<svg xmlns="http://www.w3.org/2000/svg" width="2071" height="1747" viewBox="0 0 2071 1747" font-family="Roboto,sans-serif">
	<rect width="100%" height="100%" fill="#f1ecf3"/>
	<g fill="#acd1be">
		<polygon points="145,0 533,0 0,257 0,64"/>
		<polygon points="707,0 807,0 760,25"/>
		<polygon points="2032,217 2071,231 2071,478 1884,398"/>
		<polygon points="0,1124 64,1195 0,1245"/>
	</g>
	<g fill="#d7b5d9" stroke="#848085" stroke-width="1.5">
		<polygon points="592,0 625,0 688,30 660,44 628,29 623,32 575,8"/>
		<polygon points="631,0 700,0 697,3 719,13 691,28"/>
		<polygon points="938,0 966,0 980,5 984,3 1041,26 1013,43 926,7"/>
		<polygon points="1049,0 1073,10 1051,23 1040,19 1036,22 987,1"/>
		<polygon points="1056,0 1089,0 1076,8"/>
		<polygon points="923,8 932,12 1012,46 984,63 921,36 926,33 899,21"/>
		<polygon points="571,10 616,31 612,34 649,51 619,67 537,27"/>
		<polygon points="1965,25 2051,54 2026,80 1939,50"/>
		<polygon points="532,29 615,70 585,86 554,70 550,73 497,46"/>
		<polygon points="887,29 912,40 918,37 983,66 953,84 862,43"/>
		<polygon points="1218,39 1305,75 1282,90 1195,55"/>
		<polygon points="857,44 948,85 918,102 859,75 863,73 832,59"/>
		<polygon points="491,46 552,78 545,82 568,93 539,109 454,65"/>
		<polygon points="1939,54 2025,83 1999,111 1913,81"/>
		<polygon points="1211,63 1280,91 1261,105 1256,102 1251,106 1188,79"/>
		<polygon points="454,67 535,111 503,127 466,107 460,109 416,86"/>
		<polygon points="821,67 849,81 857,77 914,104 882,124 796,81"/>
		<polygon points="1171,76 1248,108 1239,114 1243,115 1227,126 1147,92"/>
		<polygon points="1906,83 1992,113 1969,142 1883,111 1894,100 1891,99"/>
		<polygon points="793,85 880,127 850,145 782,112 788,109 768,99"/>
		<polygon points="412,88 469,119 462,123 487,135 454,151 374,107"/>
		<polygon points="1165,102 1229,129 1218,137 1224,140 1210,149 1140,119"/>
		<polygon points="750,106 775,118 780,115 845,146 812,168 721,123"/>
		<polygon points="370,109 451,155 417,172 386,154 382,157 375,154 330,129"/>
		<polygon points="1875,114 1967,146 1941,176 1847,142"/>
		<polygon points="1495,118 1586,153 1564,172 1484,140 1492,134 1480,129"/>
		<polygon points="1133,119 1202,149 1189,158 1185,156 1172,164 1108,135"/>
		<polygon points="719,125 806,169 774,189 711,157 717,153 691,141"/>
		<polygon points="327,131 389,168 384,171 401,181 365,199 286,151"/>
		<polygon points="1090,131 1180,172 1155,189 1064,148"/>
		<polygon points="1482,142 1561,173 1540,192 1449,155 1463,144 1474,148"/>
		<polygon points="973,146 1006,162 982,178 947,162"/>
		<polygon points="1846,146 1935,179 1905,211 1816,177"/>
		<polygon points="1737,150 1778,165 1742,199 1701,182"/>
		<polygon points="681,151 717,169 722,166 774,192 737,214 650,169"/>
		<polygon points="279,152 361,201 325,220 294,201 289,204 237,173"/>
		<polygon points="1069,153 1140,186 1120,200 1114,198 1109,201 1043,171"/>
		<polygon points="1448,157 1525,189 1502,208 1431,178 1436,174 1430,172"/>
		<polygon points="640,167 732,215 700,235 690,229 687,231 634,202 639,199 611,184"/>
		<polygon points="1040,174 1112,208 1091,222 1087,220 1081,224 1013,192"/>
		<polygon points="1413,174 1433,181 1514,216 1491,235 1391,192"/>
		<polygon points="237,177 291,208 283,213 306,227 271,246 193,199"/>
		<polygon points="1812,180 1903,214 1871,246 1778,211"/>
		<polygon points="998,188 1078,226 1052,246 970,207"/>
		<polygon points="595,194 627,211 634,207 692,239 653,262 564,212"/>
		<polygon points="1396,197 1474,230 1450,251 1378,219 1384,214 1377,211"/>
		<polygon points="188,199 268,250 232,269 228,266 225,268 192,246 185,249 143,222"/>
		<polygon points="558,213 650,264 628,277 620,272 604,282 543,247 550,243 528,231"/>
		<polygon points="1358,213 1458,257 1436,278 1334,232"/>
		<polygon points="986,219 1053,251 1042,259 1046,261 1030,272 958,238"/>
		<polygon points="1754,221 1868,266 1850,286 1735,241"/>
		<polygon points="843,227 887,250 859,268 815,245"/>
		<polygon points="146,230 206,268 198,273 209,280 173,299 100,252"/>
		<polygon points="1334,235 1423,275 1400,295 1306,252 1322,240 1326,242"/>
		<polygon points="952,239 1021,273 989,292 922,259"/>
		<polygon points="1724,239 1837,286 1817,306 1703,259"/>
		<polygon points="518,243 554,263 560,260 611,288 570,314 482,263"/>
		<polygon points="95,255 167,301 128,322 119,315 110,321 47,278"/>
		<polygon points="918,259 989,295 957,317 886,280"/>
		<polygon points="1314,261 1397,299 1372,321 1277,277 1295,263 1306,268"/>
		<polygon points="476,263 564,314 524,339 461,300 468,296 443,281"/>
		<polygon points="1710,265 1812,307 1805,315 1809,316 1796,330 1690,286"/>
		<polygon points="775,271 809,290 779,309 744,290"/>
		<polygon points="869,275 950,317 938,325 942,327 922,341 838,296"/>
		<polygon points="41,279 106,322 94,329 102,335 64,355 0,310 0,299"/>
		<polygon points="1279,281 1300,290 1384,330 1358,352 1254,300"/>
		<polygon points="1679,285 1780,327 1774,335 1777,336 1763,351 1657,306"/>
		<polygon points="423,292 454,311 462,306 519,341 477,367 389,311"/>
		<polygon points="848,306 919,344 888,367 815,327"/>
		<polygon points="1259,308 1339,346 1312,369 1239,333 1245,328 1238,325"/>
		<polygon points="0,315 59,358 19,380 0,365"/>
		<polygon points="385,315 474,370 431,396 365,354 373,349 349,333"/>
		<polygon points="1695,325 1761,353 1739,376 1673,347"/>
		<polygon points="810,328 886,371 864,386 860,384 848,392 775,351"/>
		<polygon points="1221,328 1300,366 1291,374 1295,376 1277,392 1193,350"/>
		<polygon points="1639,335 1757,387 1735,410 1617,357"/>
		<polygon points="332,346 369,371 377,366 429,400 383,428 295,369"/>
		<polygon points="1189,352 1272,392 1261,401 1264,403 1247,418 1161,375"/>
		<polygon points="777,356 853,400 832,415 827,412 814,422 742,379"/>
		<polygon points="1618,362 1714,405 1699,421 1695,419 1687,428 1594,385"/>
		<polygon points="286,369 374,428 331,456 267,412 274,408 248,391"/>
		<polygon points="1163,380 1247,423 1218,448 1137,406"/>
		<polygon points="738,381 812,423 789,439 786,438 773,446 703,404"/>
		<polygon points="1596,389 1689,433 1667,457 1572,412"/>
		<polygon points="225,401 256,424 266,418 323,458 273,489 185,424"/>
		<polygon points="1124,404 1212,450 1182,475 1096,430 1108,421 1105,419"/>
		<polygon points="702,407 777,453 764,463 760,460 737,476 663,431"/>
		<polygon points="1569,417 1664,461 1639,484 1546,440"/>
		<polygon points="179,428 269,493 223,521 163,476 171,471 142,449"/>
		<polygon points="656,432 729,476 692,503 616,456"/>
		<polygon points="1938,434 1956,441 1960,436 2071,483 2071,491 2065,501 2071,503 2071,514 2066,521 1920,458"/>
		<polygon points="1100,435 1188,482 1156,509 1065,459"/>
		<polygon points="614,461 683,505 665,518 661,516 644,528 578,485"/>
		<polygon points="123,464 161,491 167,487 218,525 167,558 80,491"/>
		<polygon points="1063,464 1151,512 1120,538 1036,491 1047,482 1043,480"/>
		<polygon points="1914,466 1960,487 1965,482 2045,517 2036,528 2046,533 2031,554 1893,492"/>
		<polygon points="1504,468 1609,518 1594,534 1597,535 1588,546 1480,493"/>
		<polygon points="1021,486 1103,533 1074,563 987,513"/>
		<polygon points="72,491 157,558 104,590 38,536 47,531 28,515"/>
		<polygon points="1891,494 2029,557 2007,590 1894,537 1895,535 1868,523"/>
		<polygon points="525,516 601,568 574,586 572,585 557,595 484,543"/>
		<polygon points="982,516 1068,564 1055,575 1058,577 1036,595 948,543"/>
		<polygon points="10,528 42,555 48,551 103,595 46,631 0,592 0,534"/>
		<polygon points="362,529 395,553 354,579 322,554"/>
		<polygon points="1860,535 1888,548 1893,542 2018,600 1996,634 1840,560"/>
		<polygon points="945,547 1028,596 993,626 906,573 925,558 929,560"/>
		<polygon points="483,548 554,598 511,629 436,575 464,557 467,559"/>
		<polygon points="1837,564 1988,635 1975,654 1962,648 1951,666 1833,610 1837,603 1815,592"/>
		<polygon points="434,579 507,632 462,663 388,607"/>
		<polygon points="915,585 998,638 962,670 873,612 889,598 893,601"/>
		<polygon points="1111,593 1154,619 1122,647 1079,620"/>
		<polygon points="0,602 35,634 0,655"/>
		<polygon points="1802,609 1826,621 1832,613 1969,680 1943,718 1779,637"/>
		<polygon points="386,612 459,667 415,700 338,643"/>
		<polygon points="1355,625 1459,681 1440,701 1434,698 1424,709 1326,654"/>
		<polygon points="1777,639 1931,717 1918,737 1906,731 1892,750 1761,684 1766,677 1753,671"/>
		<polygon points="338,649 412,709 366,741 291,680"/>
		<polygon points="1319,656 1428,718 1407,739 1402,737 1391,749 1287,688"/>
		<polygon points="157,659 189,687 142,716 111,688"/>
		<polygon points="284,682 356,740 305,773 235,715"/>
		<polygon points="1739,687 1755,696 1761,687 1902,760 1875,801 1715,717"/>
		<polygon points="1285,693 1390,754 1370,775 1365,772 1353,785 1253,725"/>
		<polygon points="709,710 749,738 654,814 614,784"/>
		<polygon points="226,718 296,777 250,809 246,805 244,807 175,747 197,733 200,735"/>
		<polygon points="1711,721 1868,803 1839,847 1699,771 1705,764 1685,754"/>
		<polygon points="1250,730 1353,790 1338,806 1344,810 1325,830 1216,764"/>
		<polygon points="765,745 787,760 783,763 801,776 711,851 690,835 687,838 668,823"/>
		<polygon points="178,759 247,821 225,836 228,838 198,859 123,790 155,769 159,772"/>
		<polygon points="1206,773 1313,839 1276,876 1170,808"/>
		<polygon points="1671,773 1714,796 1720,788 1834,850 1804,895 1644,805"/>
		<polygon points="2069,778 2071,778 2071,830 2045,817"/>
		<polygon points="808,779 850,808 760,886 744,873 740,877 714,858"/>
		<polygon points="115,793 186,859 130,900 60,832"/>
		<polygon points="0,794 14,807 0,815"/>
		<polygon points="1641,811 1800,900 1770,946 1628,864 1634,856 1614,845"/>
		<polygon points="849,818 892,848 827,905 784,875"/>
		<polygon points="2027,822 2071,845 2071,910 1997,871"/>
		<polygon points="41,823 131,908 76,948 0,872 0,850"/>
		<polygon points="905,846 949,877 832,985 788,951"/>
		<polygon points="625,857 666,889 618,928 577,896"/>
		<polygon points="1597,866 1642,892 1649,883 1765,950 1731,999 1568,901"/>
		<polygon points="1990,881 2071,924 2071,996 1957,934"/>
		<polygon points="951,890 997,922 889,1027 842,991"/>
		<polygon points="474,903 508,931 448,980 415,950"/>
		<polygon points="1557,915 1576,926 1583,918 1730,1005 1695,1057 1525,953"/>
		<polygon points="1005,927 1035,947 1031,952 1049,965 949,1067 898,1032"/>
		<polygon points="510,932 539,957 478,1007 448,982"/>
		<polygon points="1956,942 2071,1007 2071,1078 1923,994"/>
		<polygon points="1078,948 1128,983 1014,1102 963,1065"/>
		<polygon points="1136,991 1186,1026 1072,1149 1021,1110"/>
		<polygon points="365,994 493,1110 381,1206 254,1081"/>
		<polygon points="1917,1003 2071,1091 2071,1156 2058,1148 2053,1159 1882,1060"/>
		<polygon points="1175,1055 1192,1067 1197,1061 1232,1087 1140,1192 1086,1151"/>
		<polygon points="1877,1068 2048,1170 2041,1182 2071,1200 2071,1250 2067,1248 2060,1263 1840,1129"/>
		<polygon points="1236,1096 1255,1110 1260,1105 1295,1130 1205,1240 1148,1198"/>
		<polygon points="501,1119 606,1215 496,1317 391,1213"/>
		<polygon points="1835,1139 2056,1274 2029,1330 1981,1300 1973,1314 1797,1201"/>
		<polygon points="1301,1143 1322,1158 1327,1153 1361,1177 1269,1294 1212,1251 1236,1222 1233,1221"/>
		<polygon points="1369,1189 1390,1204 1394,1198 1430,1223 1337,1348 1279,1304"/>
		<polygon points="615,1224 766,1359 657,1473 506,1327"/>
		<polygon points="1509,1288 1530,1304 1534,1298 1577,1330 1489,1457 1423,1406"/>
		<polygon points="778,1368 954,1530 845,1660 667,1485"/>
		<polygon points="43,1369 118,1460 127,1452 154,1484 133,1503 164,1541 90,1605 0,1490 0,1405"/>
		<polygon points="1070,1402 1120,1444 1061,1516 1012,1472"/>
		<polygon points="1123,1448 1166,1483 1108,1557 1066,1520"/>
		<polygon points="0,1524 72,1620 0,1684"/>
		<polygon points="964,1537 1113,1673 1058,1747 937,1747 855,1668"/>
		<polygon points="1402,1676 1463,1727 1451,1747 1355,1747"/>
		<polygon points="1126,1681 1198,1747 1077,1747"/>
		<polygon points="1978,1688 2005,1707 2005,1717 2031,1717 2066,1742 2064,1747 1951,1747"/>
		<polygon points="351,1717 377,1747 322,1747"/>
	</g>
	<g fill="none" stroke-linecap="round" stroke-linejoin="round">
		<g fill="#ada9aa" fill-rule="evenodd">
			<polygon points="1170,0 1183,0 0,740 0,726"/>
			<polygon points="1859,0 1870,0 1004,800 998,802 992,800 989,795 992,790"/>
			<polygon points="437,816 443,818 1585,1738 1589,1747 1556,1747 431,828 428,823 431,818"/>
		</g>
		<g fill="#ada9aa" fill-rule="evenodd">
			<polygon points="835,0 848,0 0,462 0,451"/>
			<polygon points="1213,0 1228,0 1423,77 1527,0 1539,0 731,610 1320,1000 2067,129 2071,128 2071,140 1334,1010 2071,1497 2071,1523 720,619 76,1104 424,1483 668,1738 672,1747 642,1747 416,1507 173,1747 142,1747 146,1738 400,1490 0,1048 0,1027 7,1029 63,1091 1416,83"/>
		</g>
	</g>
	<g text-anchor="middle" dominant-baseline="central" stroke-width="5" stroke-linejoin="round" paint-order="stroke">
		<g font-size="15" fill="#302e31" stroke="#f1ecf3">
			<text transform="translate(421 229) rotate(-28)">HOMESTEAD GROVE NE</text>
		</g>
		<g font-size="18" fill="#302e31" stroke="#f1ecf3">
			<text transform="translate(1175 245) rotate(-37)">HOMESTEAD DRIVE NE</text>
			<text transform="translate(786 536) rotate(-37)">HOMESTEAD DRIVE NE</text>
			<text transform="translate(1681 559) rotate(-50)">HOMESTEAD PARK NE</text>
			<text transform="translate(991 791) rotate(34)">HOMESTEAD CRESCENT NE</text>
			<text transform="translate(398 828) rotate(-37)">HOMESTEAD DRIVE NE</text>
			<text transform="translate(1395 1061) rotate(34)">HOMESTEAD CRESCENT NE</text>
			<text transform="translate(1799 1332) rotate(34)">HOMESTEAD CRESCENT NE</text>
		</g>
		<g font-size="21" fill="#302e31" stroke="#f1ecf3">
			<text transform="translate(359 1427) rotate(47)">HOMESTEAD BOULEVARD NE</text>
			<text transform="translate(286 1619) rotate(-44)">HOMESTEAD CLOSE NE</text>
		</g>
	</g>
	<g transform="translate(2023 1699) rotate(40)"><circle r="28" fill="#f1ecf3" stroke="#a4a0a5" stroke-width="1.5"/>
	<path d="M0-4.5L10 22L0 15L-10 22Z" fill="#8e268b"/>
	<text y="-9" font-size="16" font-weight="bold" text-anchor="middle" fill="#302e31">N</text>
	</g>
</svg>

Task statement >>
Number of lines in the records above holding the word "anchor": state it and nothing else.

Expected answer >>
2